October 3, 2013. Sonke Gender Justice (Sonke) and Just Detention International (JDI) have made a submission to the Parliamentary Portfolio Committee on Correctional Services regarding the Department of Correctional Services (JICS) and Judicial Inspectorate for Correctional Service’s (JIC) 2012/2013 Annual Reports.  

It is estimated that 35% of inmates are HIV positive -- a prevalence that is three times the national average. Sexual abuse of both awaiting trial and sentenced inmates is a widespread and devastating feature of life in DCS facilities and dramatically increases the likelihood of HIV transmission within this high-­‐risk environment.

Strong accountability mechanisms are required to ensure DCS delivers on its mandate to advance inmate health and rights, yet JICS, the oversight body for DCS, lacks financial and administrative independence and has no enforcement powers.

JDI and Sonke are encouraged by recent policy reforms that commit DCS and JICS to more proactive approaches to addressing sexual violence. However, we remain concerned that DCS is not giving sufficient attention to the health and safety of inmates who live in its centres, which in turn, has grave consequences for society as a whole. While our full submission outlines a number of additional important concerns, our key points are summarised here.

JICS independence: We support JICS in its call for functional independence and strengthened powers, including investigative and enforcement powers akin to the Independent Police Investigative Directorate (‘IPID’).

Deaths in custody: We are concerned about the increase in suicides amongst inmates, and support DCS’ recommendation that it develop a screening tool to assess inmates’ risks for attempting suicide. We call on DCS and JICS to investigate possible causes for the spike in suicides. Where possible, medical records should be analysed to evaluate, post-­‐mortem, whether a victim of suicide was also a victim of sexual violence. The classification of ‘natural deaths’ needs to be reconsidered since certain conditions, tardy medical response to inmates for example, contribute to inmates deaths that are currently classified as ‘natural deaths’.

HIV testing and treatment: We congratulate DCS for exceeding its targets related to HIV testing and ARV enrolment. However, a system of monitoring and accountability is required to ensure that inmates who have started treatment do not default due to stock-­‐outs and other impediments.

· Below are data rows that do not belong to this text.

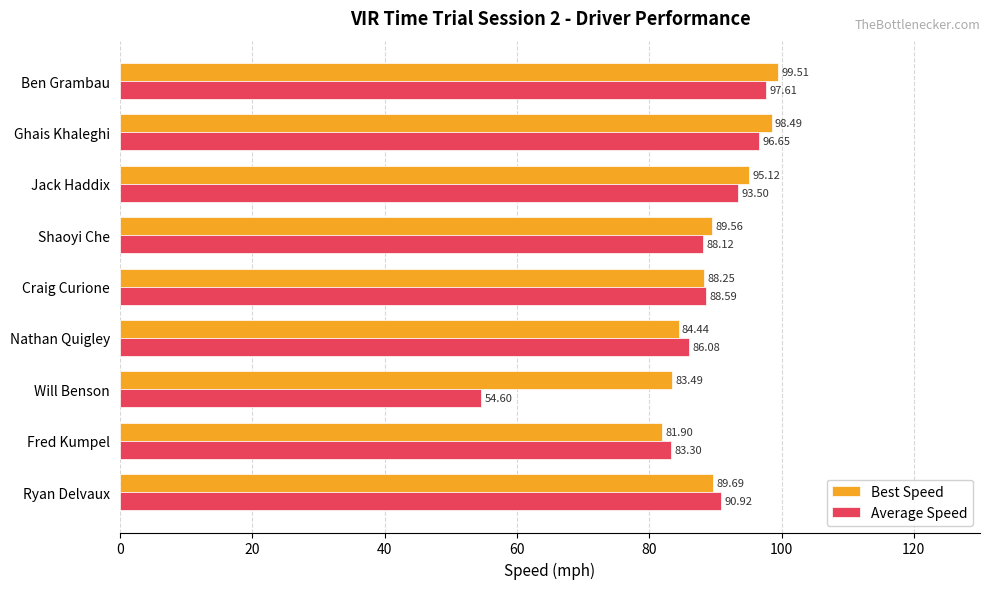

Which series has the largest range (max minus min)?

Average Speed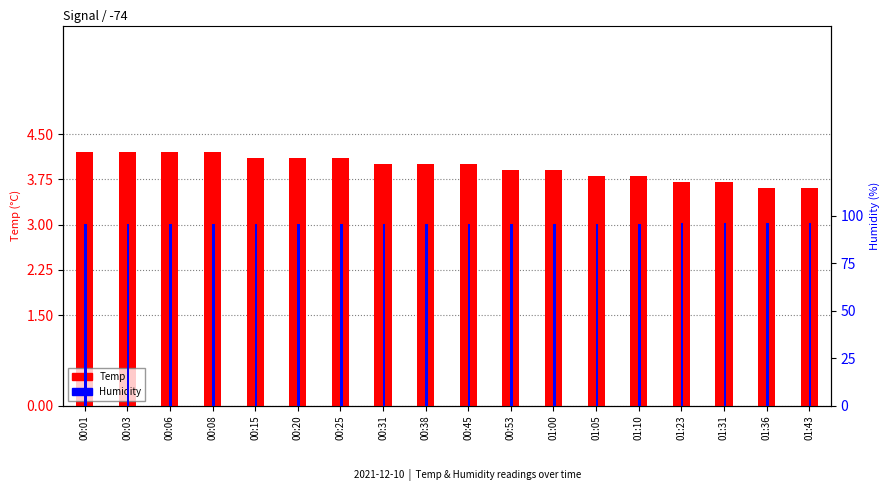

Reading right to left, list all the values displayed in this chart.

Temp: 3.6	3.6	3.7	3.7	3.8	3.8	3.9	3.9	4.0	4.0	4.0	4.1	4.1	4.1	4.2	4.2	4.2	4.2
Humidity: 96.1	96.0	96.0	95.9	95.6	95.5	95.5	95.5	95.6	95.5	95.5	95.6	95.6	95.5	95.5	95.6	95.6	95.6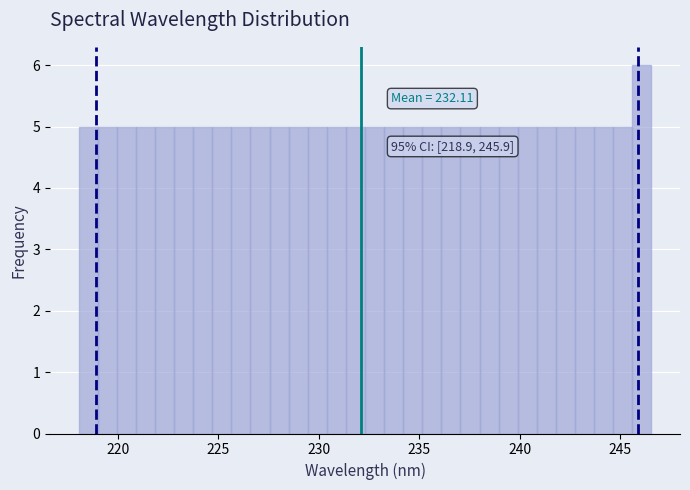

Read against the x-axis, roughly where is the centre of the tallest bar?

246.0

Defaulting on treatment can result in drug resistance, which puts HIV-­‐positive inmates’ lives at risk, and contributes to public health challenges.

Sexual Violence: While JICS provides disaggregated statistics on sexual violence, separate from the general assaults category, DCS still does not do this. We congratulate DCS on adopting the Policy to Address Sexual Abuse of Inmates in DCS Facilities, and for committing to instituting pro-­‐active measures to prevent, detect and respond to sexual violence against inmates. We noted that DCS is in the midst of preparing an implementation plan for this critical new policy, and Sonke and JDI offer our continued support to the DCS in its efforts to address sexual violence.

We are concerned that only one incident of sexual violence was reported and documented. Sexual violence is gravely underreported in prisons, and we urge both DCS and JICS to focus on improving knowledge of sexual abuse among its own staff and inmates, and encouraging the reporting of such abuse.

Investigations:  We urge JICS to report on the outcome of its investigations in its future Annual Reports, especially those concerning serious abuses and inmate deaths. For example, the Annual Report does not elaborate on the outcomes of investigations at Groenpunt Correctional Centre, where an inmate was killed by DCS officials. Reporting on these investigations would be in line with its legislative mandate to report on human rights violations in DCS facilities.